Saya sampai di rumah kurang lebih pukul setengah sembilan malam. Acara debat di televisi sudah berlangsung. Bisa saja saya membatalkan salah satu kegiatan saya di luar rumah demi menonton debat antar Capres/Cawapres dari awal. Tapi dari awal saya memang kurang tertarik.
Debat yang terlalu banyak peraturannya, dibatasi waktu, terlalu formal, pasti kurang menarik. Format debat pilkada DKI 2017 lalu malah jauh lebih menarik. Dan benar saja. Saya nonton sampai akhir debat, secara substansi hanya pengulangan saja.
Ketika ditanya soal hukum yang tajam ke bawah, tumpul ke atas dengan contoh kasus, Jokowi berkali-kali bilang, "Kalau ada kasus, ya laporkan saja pada Polisi." Justru persoalannya kan pada lapor polisinya itu. Banyak sekali contoh kasus yang dilaporkan ke polisi tapi tidak ditindaklanjuti karena yang dilaporkan pro penguasa.
Masa sih Jokowi nggak tahu kasus Laiskodat yang dilaporkan oleh beberapa Parpol oposisi, nggak jelas juntrungannya. Kalau Ade Armando yang sudah entah berapa kali dilaporkan tapi belum juga tersentuh hukum barangkali Jokowi memang nggak tahu, tapi itu sebuah fakta. Sementara kasus yang sama, misalnya editan gambar KHMA yang dipakaikan topi santa, cepat sekali diproses. Hal itu kan sudah jadi bahan perdebatan di medsos sampai bosan.

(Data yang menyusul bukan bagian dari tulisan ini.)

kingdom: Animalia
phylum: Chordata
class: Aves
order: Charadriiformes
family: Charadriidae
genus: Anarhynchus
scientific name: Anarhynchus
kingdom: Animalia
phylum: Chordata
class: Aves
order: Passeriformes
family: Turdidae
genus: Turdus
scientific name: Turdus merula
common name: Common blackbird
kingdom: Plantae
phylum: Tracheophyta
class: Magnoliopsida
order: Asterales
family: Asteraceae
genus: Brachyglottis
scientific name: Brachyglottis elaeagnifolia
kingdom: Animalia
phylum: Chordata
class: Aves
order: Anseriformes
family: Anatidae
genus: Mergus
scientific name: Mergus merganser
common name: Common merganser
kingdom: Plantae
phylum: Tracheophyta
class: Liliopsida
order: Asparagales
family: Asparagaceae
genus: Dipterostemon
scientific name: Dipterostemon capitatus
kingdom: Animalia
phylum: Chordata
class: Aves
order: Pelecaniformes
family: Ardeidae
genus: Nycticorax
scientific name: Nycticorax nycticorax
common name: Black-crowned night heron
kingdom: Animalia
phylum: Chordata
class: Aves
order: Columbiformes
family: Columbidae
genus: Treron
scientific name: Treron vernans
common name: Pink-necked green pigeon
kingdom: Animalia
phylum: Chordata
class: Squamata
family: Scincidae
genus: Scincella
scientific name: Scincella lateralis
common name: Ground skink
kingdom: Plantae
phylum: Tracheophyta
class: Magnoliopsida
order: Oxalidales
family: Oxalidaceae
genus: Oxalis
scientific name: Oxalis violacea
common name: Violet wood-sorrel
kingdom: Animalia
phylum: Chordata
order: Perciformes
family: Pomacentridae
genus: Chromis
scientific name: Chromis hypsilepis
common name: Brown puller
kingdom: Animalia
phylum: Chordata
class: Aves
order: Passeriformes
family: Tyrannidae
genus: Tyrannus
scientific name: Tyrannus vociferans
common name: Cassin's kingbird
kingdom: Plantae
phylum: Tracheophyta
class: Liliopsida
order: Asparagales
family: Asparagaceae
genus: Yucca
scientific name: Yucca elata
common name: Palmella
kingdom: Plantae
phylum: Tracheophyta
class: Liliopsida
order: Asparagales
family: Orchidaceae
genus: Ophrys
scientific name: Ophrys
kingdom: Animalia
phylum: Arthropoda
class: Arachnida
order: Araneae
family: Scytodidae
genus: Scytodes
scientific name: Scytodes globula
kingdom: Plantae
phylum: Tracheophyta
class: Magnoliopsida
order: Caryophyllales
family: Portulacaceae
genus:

Tapi saya masih bisa menikmati panggung teaternya. Nampak sekali KHMA demam panggung. Itulah pentingnya melakukan simulasi secara serius, terutama soal menyiasati waktu. KHMA katanya sebelum debat sudah dipoles. Tapi hasilnya tidak nampak di acara debat. Makanya tidak heran kalau dia lebih banyak menjadi pendengar yang baik, atau tukang ambil undian pertanyaan.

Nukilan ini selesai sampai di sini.